* SUPPLIED MATERIAL *
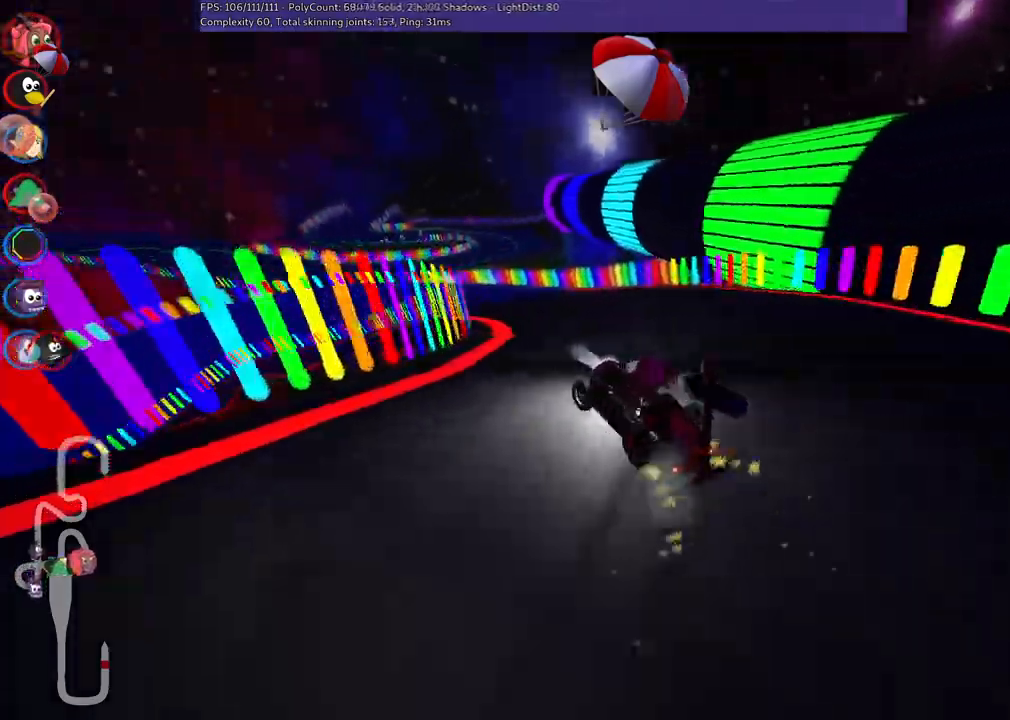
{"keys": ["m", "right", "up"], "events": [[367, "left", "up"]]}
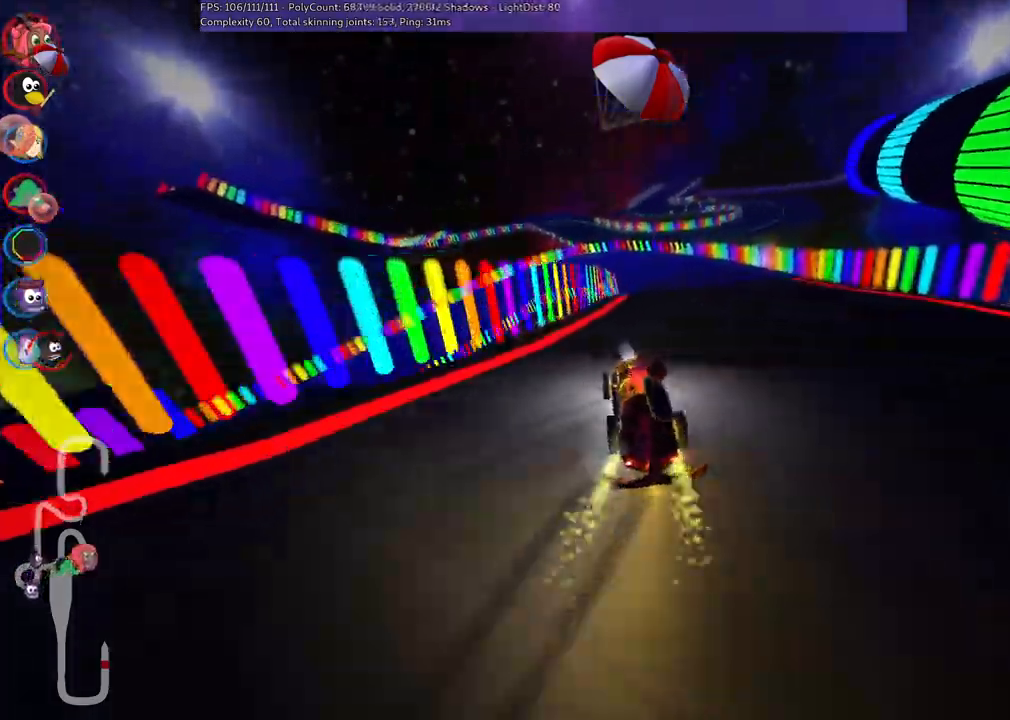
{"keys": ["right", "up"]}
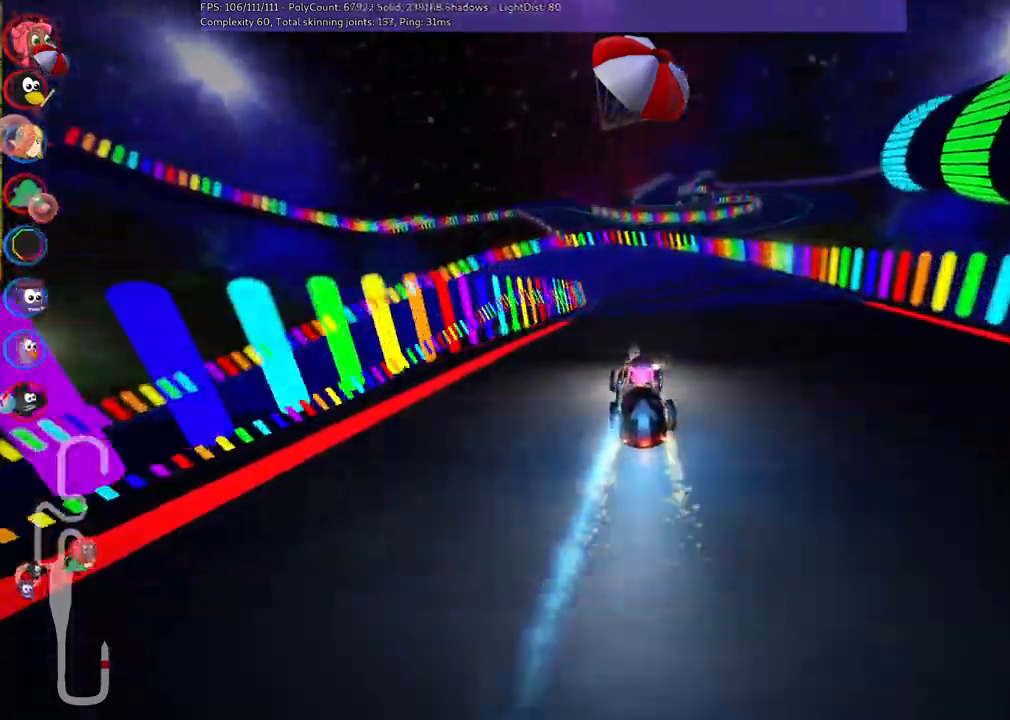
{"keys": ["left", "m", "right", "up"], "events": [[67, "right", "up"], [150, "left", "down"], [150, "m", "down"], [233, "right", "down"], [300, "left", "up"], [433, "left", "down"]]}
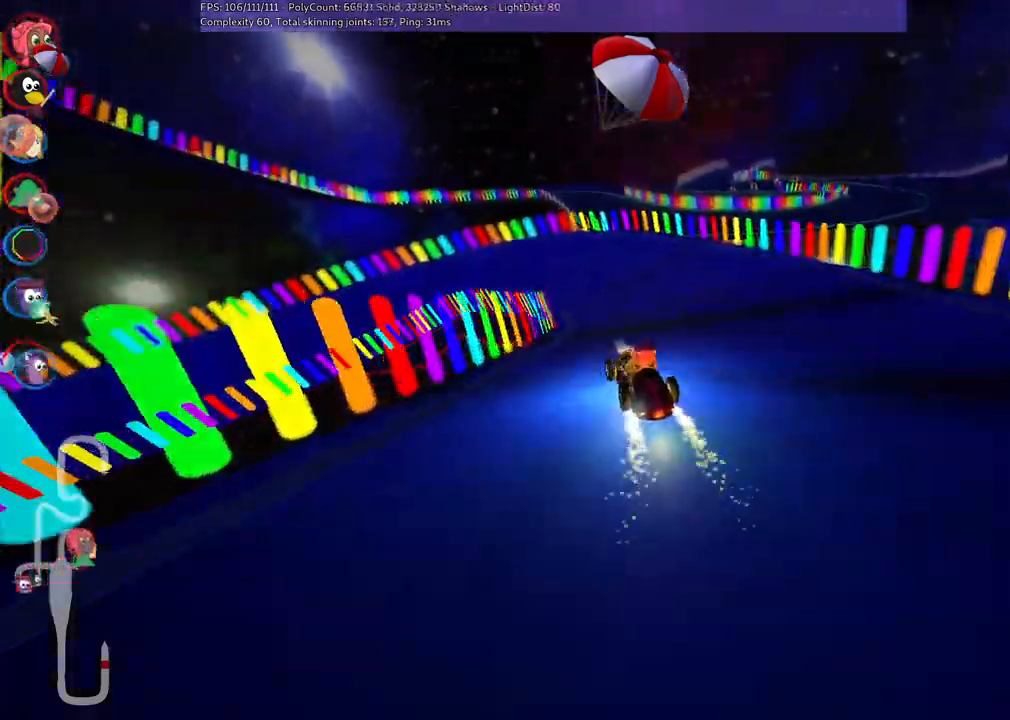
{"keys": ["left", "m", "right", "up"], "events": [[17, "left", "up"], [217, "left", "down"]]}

* YOUR INSTRUCTIONS *
Type the listing out again word for word, passing over each picture.

* YOUR SOLUTION *
{"keys": ["m", "right", "up"], "events": [[367, "left", "up"]]}
{"keys": ["right", "up"]}
{"keys": ["left", "m", "right", "up"], "events": [[67, "right", "up"], [150, "left", "down"], [150, "m", "down"], [233, "right", "down"], [300, "left", "up"], [433, "left", "down"]]}
{"keys": ["left", "m", "right", "up"], "events": [[17, "left", "up"], [217, "left", "down"]]}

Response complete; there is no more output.